The Designjet 3D is based on Stratasys’s Fused Deposition Modeling (FDM) technology, which turns three-dimensional CAD drawings into tangible prototypes by extruding partially molten ABS plastic in extremely fine layers one atop the other, forming the entire 3-D model in a single piece from the ground up. Designjet 3D will print in ivory-colored plastic only while Designjet Color 3D will print single-color parts in up to eight different colors (we’re not sure why you can’t just put a different hue of ABS plastic in the Designjet 3D).

Aimed at businesses large and small as well as educational institutions and individual inventors, the idea is to offer a point of entry into 3-D printing for those who want to prototype in-house directly from their computers. That kind of convenience can save a lot of time and money on product development, but it also comes with a sizeable up-front cost.

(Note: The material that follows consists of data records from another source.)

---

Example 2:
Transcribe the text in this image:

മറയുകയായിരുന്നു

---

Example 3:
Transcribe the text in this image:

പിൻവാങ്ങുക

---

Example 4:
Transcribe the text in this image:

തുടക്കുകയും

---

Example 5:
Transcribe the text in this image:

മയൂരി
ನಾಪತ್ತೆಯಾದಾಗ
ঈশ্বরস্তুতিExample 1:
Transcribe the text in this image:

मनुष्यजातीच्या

In our earlier coverage to speculated that the price of HP’s printer would come in under $15,000 — the price of a similar printer recently released by Stratasys. But HP today announced that the Designjet 3D would retail starting at less than €13,000, or just under $17,500. Which means the price of entry into the 3-D club may still sit somewhere between unfeasible and pie-in-the-sky for many garage-shop hobbyists.

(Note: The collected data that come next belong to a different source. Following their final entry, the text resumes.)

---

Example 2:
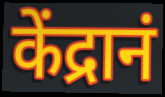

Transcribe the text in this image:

केंद्रानं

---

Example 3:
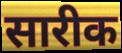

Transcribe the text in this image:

सारीक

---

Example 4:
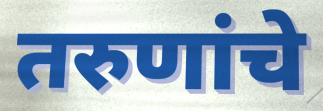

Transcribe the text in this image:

तरुणांचे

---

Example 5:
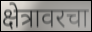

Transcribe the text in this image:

क्षेत्रावरचा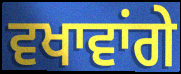
ਵਖਾਵਾਂਗੇ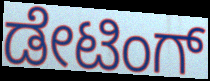
ಡೇಟಿಂಗ್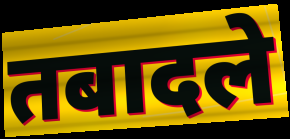
तबादले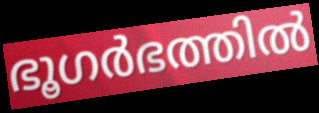
ഭൂഗർഭത്തിൽ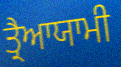
ਤ੍ਰੈਆਯਾਮੀ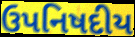
ઉપનિષદીય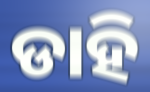
ଡାହିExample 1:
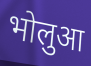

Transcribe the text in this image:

भोलुआ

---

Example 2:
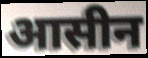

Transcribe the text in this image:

आसीन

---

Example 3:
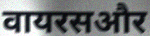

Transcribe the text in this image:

वायरसऔर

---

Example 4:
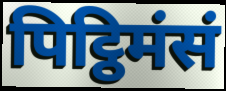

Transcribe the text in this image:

पिट्ठिमंसं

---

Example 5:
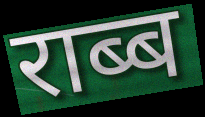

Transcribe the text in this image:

राब्ब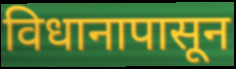
विधानापासूनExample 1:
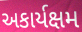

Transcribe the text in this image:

અકાર્યક્ષમ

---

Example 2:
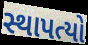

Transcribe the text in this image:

સ્થાપત્યો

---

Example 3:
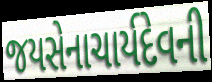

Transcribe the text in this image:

જયસેનાચાર્યદેવની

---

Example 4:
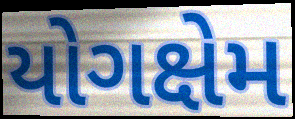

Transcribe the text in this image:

યોગક્ષેમ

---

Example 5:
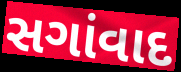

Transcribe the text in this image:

સગાંવાદ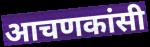
आचणकांसी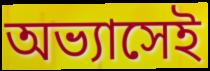
অভ্যাসেই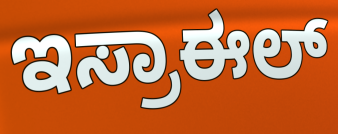
ಇಸ್ರಾಈಲ್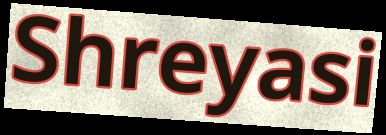
Shreyasi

But the HP printer, by all appearances, seems to have one thing going for it that many commercially scaled systems do not — ease of use. A Designjet in the corner of the office would allow architects, engineers, product developers and the like to carry an idea through from concept to prototype without leaving their desks, culminating in a plastic 3-D model that they can put in the hands of higher-ups or prospective clients. It beats the alternative method of producing up various detailed drawings that are carefully crafted into a prototype by a skilled (and expensive) machinist, a process that can be a suck on time and budgets, especially if designers don’t get it exactly right the first time.

And, lest ye forget, while $17,000 is a big chunk of cash, Designjet 3D is still among the most affordable rapid prototyping systems out there for its size and capability. There are other options – the open-source, DIY MakerBot kit costs less than $1,000 and prints in the same material – but you have to build it. As far as something off-the-shelf is concerned, you’re not likely to do a whole lot better.

What’s really going to define whether the Designjet is a big step forward for 3-D printing is the quality of the prototypes, which we’ll surely hear much more about in coming weeks as the product hits desktops in the UK, Spain, France, Italy and Germany. For those of you not lucky enough to be in those inaugural markets, worry not; rest assured Designjet will be prototyping globally soon enough.